◆ **SHORT TASK**:
Reproduce the forum thread about a Perl regular expression question in full, word for word.
[START OF DOCUMENT PASSAGE]
Perl regular expression question
December 21, 2005 2:04 PM
Subscribe
Perl regular expression question inside. Trying to parse a list of items...
Ok, I have a file listing things formatted like this:
Items foobar:
a1
a2
a3
a4
Items foobaz:
b1
b2
b3
I'm trying to use a regular expression to determine whether a given item comes after foobar or after foobaz. I'm doing something like this:
$variable = "b3";
$text_of_file =~ /Items (\S+?):.*?$variable/;
print "$1\n";
I figured that adding a ? after the * to make it non-greedy would mean that it would print "foobaz", but unfortunately it's printing "foobar".
Can someone suggest a better way to do this? It occured to me that I could split the list up into sections using something like:
@sections = split(/foob\S\S/, $text_of_file)
but that seemed like a lame hack, and it seems like you should be able to easily do this using a regex.
posted by pornucopia to computers & internet (8 comments total)
For your simple example, changing .* to [^I]* does the trick, but I don't know how to extend this to negative string matching offhand. I'd probably just look for the variable, then take $PREMATCH and look for the last items header in that, but I remember reading that this is a bad idea, performance-wise.
While you call the split approach a lame hack, I wouldn't really dismiss it - it may well be faster than the complicated regex approach, and maintaining such code is mostly easier than peeling apart giant monster regexes.
If you care about performance, I recommend some toying with Benchmark.pm to find out real numbers, though it's probably not going to save a program that reads its data from text files line by line.
posted by themel at 2:28 PM on December 21, 2005
[END OF DOCUMENT PASSAGE]
[START OF INFORMATION GIVEN]
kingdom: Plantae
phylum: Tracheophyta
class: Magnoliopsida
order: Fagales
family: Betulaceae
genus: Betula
[END OF INFORMATION GIVEN]
◆ **SOLUTION**:
Perl regular expression question
December 21, 2005 2:04 PM
Subscribe
Perl regular expression question inside. Trying to parse a list of items...
Ok, I have a file listing things formatted like this:
Items foobar:
a1
a2
a3
a4
Items foobaz:
b1
b2
b3
I'm trying to use a regular expression to determine whether a given item comes after foobar or after foobaz. I'm doing something like this:
$variable = "b3";
$text_of_file =~ /Items (\S+?):.*?$variable/;
print "$1\n";
I figured that adding a ? after the * to make it non-greedy would mean that it would print "foobaz", but unfortunately it's printing "foobar".
Can someone suggest a better way to do this? It occured to me that I could split the list up into sections using something like:
@sections = split(/foob\S\S/, $text_of_file)
but that seemed like a lame hack, and it seems like you should be able to easily do this using a regex.
posted by pornucopia to computers & internet (8 comments total)
For your simple example, changing .* to [^I]* does the trick, but I don't know how to extend this to negative string matching offhand. I'd probably just look for the variable, then take $PREMATCH and look for the last items header in that, but I remember reading that this is a bad idea, performance-wise.
While you call the split approach a lame hack, I wouldn't really dismiss it - it may well be faster than the complicated regex approach, and maintaining such code is mostly easier than peeling apart giant monster regexes.
If you care about performance, I recommend some toying with Benchmark.pm to find out real numbers, though it's probably not going to save a program that reads its data from text files line by line.
posted by themel at 2:28 PM on December 21, 2005